From an operation viewpoint, under Takaful, the members agree to devise schemes under which they themselves are insured and are insurers. Each member pays a premium as a contribution to a common fund referred to as the Takaful Fund. The Takaful operator, which invariably is an insurance company, manages this Takaful Fund on behalf of the members. The Takaful operator has to ensure that the member’s level of contribution commensurate with the level of risk.

The Takaful operator can apply scientific principles in the assessment calculation of contribution. The members allow the Takaful operator to take Tabarru (donation) from Takaful Fund to pay the losses suffered by other members in the pool. If there is any surplus left from the contribution after deduction of Tabarru and charges, it will be distributed amongst the members In case of deficit, Takaful Operator shall arrange for a interest free loan “Qard Hassan” to cover such deficit. Such a loan can be repaid in future from surplus (if any) generated in the following year/years .

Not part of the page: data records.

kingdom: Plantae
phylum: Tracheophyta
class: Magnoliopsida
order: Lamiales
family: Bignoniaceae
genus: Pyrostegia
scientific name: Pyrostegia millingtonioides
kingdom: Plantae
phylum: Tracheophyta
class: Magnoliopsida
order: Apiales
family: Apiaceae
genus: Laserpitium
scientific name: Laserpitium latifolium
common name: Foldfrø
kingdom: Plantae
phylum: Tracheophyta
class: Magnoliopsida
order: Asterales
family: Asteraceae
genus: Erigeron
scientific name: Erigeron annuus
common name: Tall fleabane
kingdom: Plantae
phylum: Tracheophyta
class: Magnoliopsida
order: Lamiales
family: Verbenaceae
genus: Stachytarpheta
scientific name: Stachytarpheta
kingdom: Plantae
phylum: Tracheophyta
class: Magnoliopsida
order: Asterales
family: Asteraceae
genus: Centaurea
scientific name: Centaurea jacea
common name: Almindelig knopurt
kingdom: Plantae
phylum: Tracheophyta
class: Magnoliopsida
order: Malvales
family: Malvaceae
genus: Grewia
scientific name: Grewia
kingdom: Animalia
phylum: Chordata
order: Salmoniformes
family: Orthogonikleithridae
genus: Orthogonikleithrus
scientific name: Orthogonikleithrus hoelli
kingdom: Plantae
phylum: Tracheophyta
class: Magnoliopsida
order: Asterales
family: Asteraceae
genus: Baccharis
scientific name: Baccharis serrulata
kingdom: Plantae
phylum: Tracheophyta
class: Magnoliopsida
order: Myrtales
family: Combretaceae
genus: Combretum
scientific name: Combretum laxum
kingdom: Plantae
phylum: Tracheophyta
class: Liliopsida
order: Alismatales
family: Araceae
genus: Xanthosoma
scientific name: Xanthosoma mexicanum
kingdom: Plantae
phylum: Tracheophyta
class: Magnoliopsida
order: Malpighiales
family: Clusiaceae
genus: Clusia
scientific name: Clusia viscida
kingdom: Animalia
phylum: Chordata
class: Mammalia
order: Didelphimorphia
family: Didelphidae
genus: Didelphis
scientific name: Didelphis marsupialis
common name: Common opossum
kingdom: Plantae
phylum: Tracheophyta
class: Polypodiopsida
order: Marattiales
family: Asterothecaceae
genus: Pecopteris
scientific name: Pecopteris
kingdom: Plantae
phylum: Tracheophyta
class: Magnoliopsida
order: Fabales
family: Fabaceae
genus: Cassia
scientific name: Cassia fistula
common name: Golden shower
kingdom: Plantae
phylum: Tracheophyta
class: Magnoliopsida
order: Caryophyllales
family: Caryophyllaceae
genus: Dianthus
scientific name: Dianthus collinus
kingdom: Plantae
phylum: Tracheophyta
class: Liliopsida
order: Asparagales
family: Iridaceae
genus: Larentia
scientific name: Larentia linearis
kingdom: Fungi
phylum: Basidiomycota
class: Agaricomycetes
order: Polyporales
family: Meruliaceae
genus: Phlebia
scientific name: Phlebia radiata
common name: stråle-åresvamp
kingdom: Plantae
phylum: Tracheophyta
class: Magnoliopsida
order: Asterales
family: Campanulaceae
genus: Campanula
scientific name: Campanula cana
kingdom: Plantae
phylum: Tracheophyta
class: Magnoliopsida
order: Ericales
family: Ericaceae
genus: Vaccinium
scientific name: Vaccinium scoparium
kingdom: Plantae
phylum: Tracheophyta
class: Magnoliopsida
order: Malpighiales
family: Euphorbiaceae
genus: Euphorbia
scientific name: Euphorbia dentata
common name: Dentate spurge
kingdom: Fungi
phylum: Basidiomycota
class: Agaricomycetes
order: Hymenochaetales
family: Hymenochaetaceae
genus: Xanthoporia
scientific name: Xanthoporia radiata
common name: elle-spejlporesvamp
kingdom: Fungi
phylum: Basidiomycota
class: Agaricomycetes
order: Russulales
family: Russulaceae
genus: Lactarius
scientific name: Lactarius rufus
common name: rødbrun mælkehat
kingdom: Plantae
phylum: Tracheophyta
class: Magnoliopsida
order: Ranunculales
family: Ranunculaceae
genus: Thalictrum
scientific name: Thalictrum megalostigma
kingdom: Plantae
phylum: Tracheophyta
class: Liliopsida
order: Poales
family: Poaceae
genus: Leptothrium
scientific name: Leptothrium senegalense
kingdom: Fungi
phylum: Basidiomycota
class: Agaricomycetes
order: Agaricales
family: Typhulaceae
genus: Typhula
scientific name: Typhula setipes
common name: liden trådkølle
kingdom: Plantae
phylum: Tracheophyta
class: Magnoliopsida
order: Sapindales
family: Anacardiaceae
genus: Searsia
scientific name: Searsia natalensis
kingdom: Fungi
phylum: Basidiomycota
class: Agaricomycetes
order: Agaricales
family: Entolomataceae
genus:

Theoretically, Takaful is perceived as cooperative insurance, where members contribute a certain sum of money to a common pool. The purpose of this system is not profits but to uphold the principle of "bear ye one another's burden."

6. Why No to Conventional Insurance

In modern business, one of the ways to reduce the risk of loss due to misfortunes is through insurance. The concept of insurance where resources are pooled to help the needy does not necessarily contradict Islamic principles.
Three important differences distinguish conventional insurance from Takaful:

  1. Conventional insurance involves the elements of excessive uncertainty (gharar) in the contract of insurance;
  2. Gambling (maysir) as the consequences of the presence of excessive uncertainty that rely on future outcomes
  3. Interest (riba) in the investment activities of the conventional insurance companies;
  4. Conventional insurance companies are motivated by the desire for profit for the shareholders;
  5. Conventional system of insurance can be subject to exploitation. For example, it is possible to charge high premium (especially in monopolistic situations) with the full benefit of such over-pricing going to the company.

7. How does Takaful Work

All participants (policyholders) agree to guarantee each other and, instead of paying premiums, they make contributions to a mutual fund, or pool. The pool of collected contributions creates the Takaful fund.

The amount of contribution that each participant makes is based on the type of cover they require, and on their personal circumstances. As in conventional insurance, the policy (Takaful Contract) specifies the nature of the risk and period of cover.

The Takaful fund is managed and administered on behalf of the participants by a Takaful Operator who charges an agreed fee to cover costs. These costs include the costs of sales and marketing, underwriting, and claims management.

Any claims made by participants are paid out of the Takaful fund and any remaining surpluses, after making provisions for likely cost of future claims and other reserves, belong to the participants in the fund, and not the Takaful Operator, and may be distributed to the participants in the form of cash dividends or distributions, alternatively in reduction in future contributions.